An article in this morning’s Herald titled “Hate your work? Then bring your own PC” comes as a timely reminder of one of the big issues schools will face in the coming few years – the provision an support of computer equipment for staff and students.

I see this as the convergence of two key drivers:

  1. the increasing cost to schools of providing students with access to up-to-date computers, and of maintaining these and the software installed on them; and
  2. the increasing personalisation of all things in education, including the choice of where, when and with what students (and teachers) can work and access their learning.

The Herald refers to the solution as BYOC (bring your own computer), and there are already plenty of examples of where this is happening, with a range of responses including;

  • schools moving to providing robust wireless systems and inviting students to bring their own devices to connect to the network,
  • schools providing assistance to families to purchase their own laptops or netbooks,
  • schools requiring all students to purchase a laptop a a requirement of enrolment.

We mustn’t forget also the fact that in NZ for a number of years now we have had the laptops for principals and teachers programmes that have indisputably had a significant impact on the work patterns of teachers and played a significant role in building ICT capability across the sector.

The Herald article notes;

Computers are superseded by better models every month, but regularly upgrading a building’s worth of technology is unrealistic. The irony of this situation is that everyone in the IT department – and probably the frustrated staff they’re trying to help – will often have far more powerful computers sitting at home doing nothing.

This is exactly the problem schools face – how to keep up. Well, one way would appear to be to promote the use of personally owned devices in (and out) of schools.

In Christchurch following the Feb 22 earthquake there has been significant talk about business continuity – and how to achieve this. For those companies (like the one I work for) where employees have their own device and are site-independent in the way they can therefore work, this was certainly a key factor in our business continuity.

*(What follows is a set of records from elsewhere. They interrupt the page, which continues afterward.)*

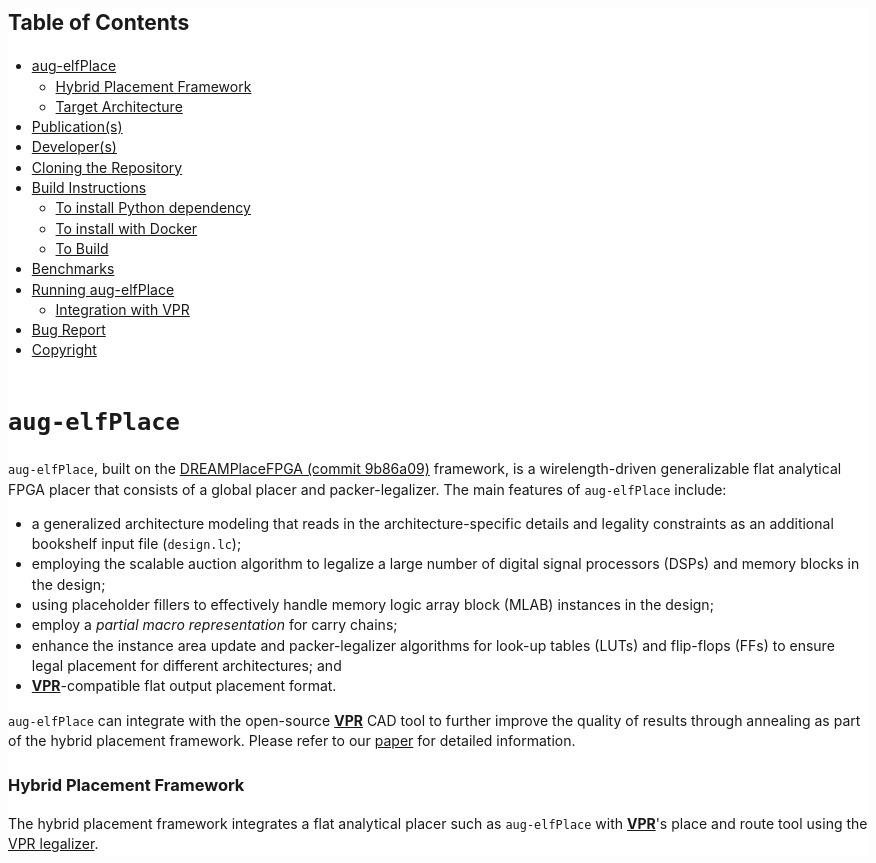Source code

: ## Table of Contents

* [aug-elfPlace](#aug-elfPlace)
    - [Hybrid Placement Framework](#overview)
    - [Target Architecture](#target_arch)
* [Publication(s)](#publications)
* [Developer(s)](#developers)
* [Cloning the Repository](#cloning)
* [Build Instructions](#build)
    - [To install Python dependency](#python_dependency)
    - [To install with Docker](#Docker)
    - [To Build](#build_dreamplacefpga)
* [Benchmarks](#benchmarks)
* [Running aug-elfPlace](#running)
	- [Integration with VPR](#integrate_vpr)
* [Bug Report](#bug)
* [Copyright](#copyright)

# <a name="aug-elfPlace"></a>``aug-elfPlace``
``aug-elfPlace``, built on the [DREAMPlaceFPGA (commit 9b86a09)](https://github.com/rachelselinar/DREAMPlaceFPGA/tree/9b86a09437e08947fb65c2a0cd351d004256bcc5) framework, is a wirelength-driven generalizable flat analytical FPGA placer that consists of a global placer and packer-legalizer.
The main features of ``aug-elfPlace`` include:
 - a generalized architecture modeling that reads in the architecture-specific details and legality constraints as an additional bookshelf input file (`design.lc`);
 - employing the scalable auction algorithm to legalize a large number of digital signal processors (DSPs) and memory blocks in the design;
 - using placeholder fillers to effectively handle memory logic array block (MLAB) instances in the design;
 - employ a *partial macro representation* for carry chains;
 - enhance the instance area update and packer-legalizer algorithms for look-up tables (LUTs) and flip-flops (FFs) to ensure legal placement for different architectures; and
 - [**VPR**](https://docs.verilogtorouting.org/en/latest/vpr/)-compatible flat output placement format.

``aug-elfPlace`` can integrate with the open-source [**VPR**](https://docs.verilogtorouting.org/en/latest/vpr/) CAD tool to further improve the quality of results through annealing as part of the hybrid placement framework. Please refer to our [paper](#publications) for detailed information.

### <a name="overview"></a> Hybrid Placement Framework
The hybrid placement framework integrates a flat analytical placer such as ``aug-elfPlace`` with [**VPR**](https://docs.verilogtorouting.org/en/latest/vpr/)'s place and route tool using the [VPR legalizer](https://docs.verilogtorouting.org/en/latest/vpr/file_formats/#flat-placement-file-format-flat-place).

<p align="center">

I’d like to promote the idea of ‘learning continuity’ as something we need to strive for in education – learning that happens beyond the hours that school is open – and the BYOC campaign would certainly be a good place to start.

2 thoughts on “BYOC

  1. I think this – BYOC – is a good idea for communities where most families have this level of economic resource. The idea of “learning continuity’ is very powerful. Learning is an ongoing internal process; I like the thought that it should not be presented as a segmented part of living. I agree that it would also help to manage the large problem of schools keeping up with new technology – a seemingly impossible task.